A brave group of New Jersey Boy Scouts rescued by Indians from flash floods that tore through their Grand Canyon campsite will be back in the arms of their thankful parents today, relatives said.

PHOTO GALLERY: Rescue At Havasu Falls

"I'm relieved and excited the kids will be home soon," said Maplewood mom Eileen Muench, whose husband, Kevin, and two boys, Tommy, 10, and Colin, 13, were among those plucked from danger Sunday after a dam burst and turned their Arizona campground into a roiling river.

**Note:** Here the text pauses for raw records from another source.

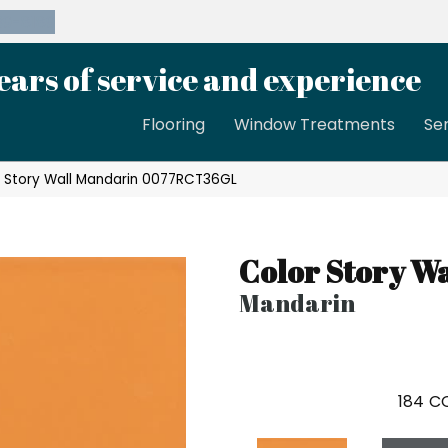
39-8189
ears of service and experience
Flooring
Window Treatments
Se
 Story Wall Mandarin 0077RCT36GL
Color Story Wa
Mandarin
184
CO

The Muench family was among the six Scouts and three adult Scout leaders from Maplewood Troop 21 evacuated by a Black Hawk helicopter after torrential rains set off the freak flooding.

"There will be a lot of hugs and kisses - and probably some laundry to be done," said Scout mom Bridget Lai, whose husband, Michael, and son Kyle, an eighth grader, were also on the trip.

The happy homecoming follows a wild and life-threatening adventure. It began when a dam near the gorge where Troop 21 had been camped in the famed National Park gave way early Sunday.

Kevin Muench, a dentist and avid outdoorsman, told his wife the troop and other campers in the area had been warned to expect as much as two feet of water when the rains began. It turned out to be a raging torrent rising more than 15 feet.

Late Saturday, rangers told the campers to move to higher ground. By 1 a.m. Sunday, Kevin Muench said, "They woke everyone up, saying floodwaters were coming."

The coolheaded troop - along with a group of college students and a vacationing family - soon found themselves on a small patch of land, climbing the trees to escape the rising water.

"The scariest thing [was] you could hear the trees snapping and breaking," Kevin Muench told ABC News, noting that whole trees and massive boulders were being carried downstream.

"We had become an island. There was water to the left and right of us."

Eileen Muench said the group was saved by a temporary logjam in the floodwater, which allowed them an opportunity to cross the raging waters. The college students threw the younger kids over their shoulders.

With the water just three feet away, four members of the Havasupai Indian tribe then came to the rescue, dropping rope from a 20-foot high cliff so the group could climb to safety.

Another few feet, and everyone "would've been underwater," Muench said.

A Black Hawk helicopter was then dispatched to carry Troop 21 to safety.

"They couldn't have gotten out without the help of other campers," Eileen Muench said. "When they were safe and looked back at the island where they'd just been, it was gone."